SUPPLIED PASSAGE:
┄┄┄┄┄┄┄┄┄┄

The First Amendment Project is an Oakland, California–based nonprofit public interest law firm that advocates on behalf of free expression values.
Founded in 1992, the organization litigates on a variety of First Amendment issues, including SLAPP suits, art censorship, open records, and Internet speech restrictions.
First Amendment Project has achieved First Amendment free expression victories
The First Amendment Project has achieved many free expression victories through filing lawsuits and amicus briefs in important First Amendment cases.
For example, the First Amendment Project successfully challenged in Brown v. California Department of Transportation (9th Cir. 2003) a California policy that restricted the display of flags over highways shortly after the al-Qaida attacks on the United States on Sept. 11, 2001.

┄┄┄┄┄┄┄┄┄┄

TASK BRIEF: Quote the passage about the First Amendment Project from "The First Amendment Project is" to "Sept. 11, 2001.". The rows that follow have no connection to the text about the First Amendment Project.

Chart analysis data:
┄┄┄┄┄┄┄┄┄┄

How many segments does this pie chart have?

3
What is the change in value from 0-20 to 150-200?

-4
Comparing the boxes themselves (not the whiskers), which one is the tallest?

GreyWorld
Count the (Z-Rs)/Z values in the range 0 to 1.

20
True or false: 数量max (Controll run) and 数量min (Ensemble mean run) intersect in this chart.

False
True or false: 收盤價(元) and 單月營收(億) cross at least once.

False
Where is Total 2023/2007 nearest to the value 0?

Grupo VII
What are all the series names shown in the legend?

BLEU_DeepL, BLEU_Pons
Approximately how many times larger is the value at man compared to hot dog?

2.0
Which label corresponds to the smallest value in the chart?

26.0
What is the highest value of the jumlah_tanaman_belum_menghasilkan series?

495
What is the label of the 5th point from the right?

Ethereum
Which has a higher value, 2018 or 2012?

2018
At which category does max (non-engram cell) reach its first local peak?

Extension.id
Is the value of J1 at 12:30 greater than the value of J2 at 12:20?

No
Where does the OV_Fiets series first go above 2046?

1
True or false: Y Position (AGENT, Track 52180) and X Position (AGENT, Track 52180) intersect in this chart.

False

┄┄┄┄┄┄┄┄┄┄

EXERCISE ANSWER:
The First Amendment Project is an Oakland, California–based nonprofit public interest law firm that advocates on behalf of free expression values.
Founded in 1992, the organization litigates on a variety of First Amendment issues, including SLAPP suits, art censorship, open records, and Internet speech restrictions.
First Amendment Project has achieved First Amendment free expression victories
The First Amendment Project has achieved many free expression victories through filing lawsuits and amicus briefs in important First Amendment cases.
For example, the First Amendment Project successfully challenged in Brown v. California Department of Transportation (9th Cir. 2003) a California policy that restricted the display of flags over highways shortly after the al-Qaida attacks on the United States on Sept. 11, 2001.